§ **Exercise directions**: Return each line of the records holding the string "Kikutveien".

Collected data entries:
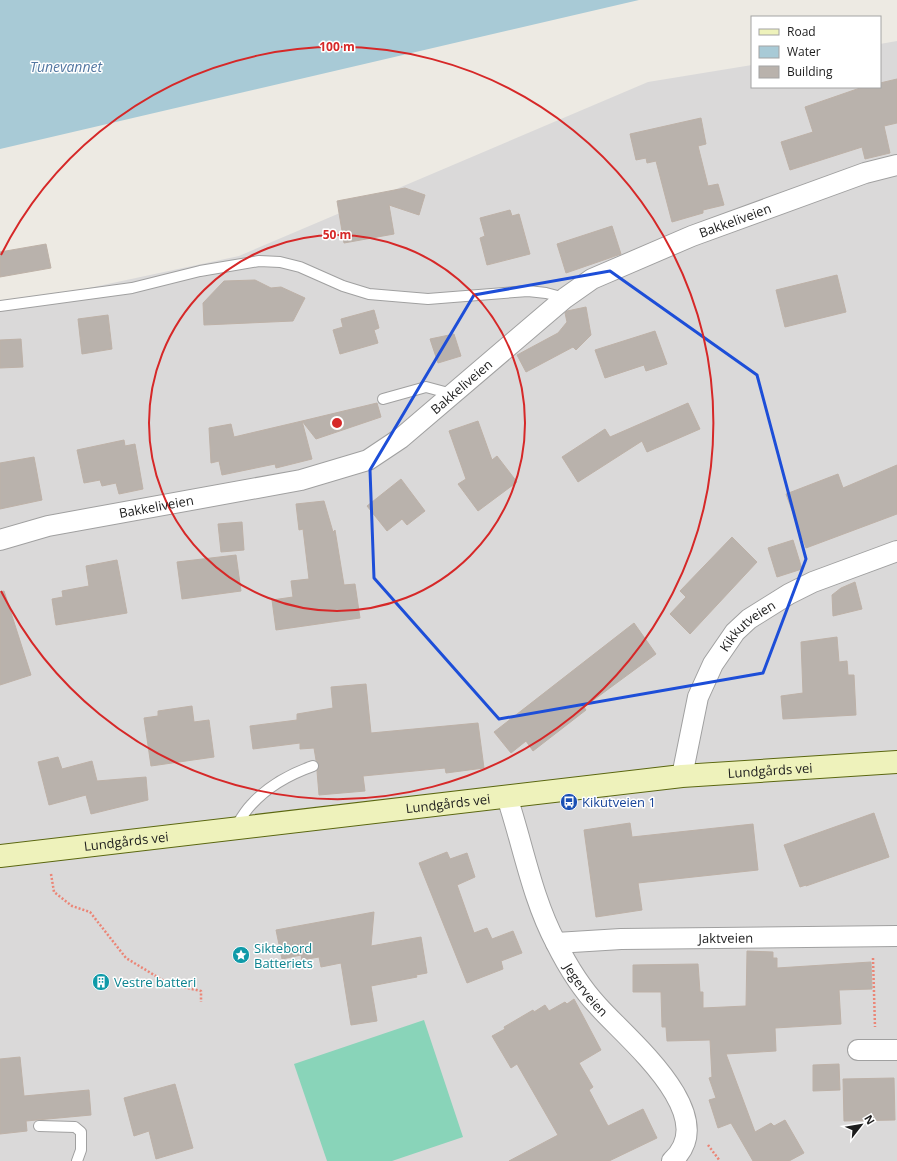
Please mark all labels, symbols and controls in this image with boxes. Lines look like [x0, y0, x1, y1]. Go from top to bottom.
legend [751, 16, 881, 88]
text: Road [787, 23, 816, 40]
text: 100 m [319, 38, 355, 55]
text: Water [787, 43, 821, 60]
water label: Tunevannet [30, 57, 103, 76]
text: Building [787, 63, 833, 80]
street label: Bakkeliveien [696, 199, 774, 242]
text: 50 m [323, 226, 351, 243]
street label: Bakkeliveien [427, 355, 496, 418]
centre of rings [330, 416, 344, 430]
street label: Bakkeliveien [117, 491, 195, 522]
street label: Kikkutveien [715, 596, 779, 655]
street label: Lundgårds vei [727, 759, 813, 782]
street label: Lundgårds vei [405, 790, 491, 817]
bus stop icon: Kikutveien 1 [559, 792, 579, 812]
place label: Kikutveien 1 [582, 793, 656, 811]
street label: Lundgårds vei [83, 827, 169, 855]
street label: Jaktveien [696, 929, 753, 947]
place label: Siktebord Batteriets [254, 939, 313, 972]
place icon: Siktebord Batteriets [231, 945, 251, 965]
street label: Jegerveien [559, 958, 612, 1020]
building icon: Vestre batteri [91, 972, 111, 992]
place label: Vestre batteri [114, 973, 196, 991]
north arrow [841, 1105, 881, 1145]
text: N [861, 1112, 879, 1127]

§ **Answer to this exercise**:
bus stop icon: Kikutveien 1 [559, 792, 579, 812]
place label: Kikutveien 1 [582, 793, 656, 811]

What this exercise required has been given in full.